40. A method as claimed in claim 38, wherein a red-eye feature is identified if:

more than about 70% of the pixels in the face region have hue greater than or equal to about 220 or less than or equal to about 30; and

more than about 70% of the pixels in the face region have saturation less than or equal to about 160.

41. A method of processing a digital image, comprising:

detecting red-eye features using a method as claimed in any preceding claim; and

correcting some or all of the red-eye features detected.

42. A method as claimed in claim 41, wherein the step of correcting a red-eye feature includes reducing the saturation of some or all of the pixels in the red-eye feature.

43. A method as claimed in claim 42, wherein the step of reducing the saturation of some or all of the pixels includes reducing the saturation of a pixel to first level if the saturation of that pixel is above a second level, the second level being higher than the first level.

44. A method as claimed in claim 41, wherein the step of correcting a red-eye feature includes reducing the lightness of some or all of the pixels in the red-eye feature.

45. A method of processing a digital image, comprising:

detecting a red-eye feature having an isolated area of correctable pixels using the method of claim 27;

reducing the lightness of each pixel in the isolated area of correctable pixels by a factor related to the score of that pixel.

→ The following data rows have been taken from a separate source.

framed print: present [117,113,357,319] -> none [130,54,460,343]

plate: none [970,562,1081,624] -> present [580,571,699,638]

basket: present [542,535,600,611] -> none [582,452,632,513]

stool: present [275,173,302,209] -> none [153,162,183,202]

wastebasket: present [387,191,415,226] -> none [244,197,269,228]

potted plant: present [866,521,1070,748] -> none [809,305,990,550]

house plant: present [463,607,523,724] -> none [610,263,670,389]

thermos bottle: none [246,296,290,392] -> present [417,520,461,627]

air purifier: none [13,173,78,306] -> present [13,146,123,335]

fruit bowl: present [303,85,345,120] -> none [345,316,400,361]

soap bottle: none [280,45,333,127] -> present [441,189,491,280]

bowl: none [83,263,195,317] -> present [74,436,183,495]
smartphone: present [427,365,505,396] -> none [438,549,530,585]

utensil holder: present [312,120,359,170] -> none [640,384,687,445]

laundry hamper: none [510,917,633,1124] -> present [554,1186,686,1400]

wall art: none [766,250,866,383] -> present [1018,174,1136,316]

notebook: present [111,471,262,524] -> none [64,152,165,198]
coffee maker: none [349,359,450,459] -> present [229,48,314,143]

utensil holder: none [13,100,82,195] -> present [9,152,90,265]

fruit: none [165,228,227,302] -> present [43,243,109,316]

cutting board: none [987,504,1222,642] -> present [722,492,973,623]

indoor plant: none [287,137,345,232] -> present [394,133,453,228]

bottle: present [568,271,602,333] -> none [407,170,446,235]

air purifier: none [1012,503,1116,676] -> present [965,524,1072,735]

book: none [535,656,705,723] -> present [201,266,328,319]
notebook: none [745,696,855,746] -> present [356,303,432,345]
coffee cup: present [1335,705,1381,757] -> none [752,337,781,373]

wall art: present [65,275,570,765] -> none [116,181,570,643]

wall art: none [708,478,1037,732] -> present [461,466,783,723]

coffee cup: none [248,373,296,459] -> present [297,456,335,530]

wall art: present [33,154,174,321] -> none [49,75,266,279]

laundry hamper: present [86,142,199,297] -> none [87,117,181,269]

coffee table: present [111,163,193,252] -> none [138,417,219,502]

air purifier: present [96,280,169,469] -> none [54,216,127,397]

46. A method of processing a digital image, comprising:

reducing the lightness of each pixel in a circle substantially coincident with the isolated area of correctable pixels by a factor related to the score of that pixel.

47. Apparatus arranged to carry out the method of claim 1.

48. A computer storage medium having stored thereon a program arranged when executed to carry out the method of claim 1.

49. A digital image to which has been applied the method of claim 1.

50. (Cancelled)

51. (Cancelled)

52. A method of correcting red-eye features, using the method of claim 1.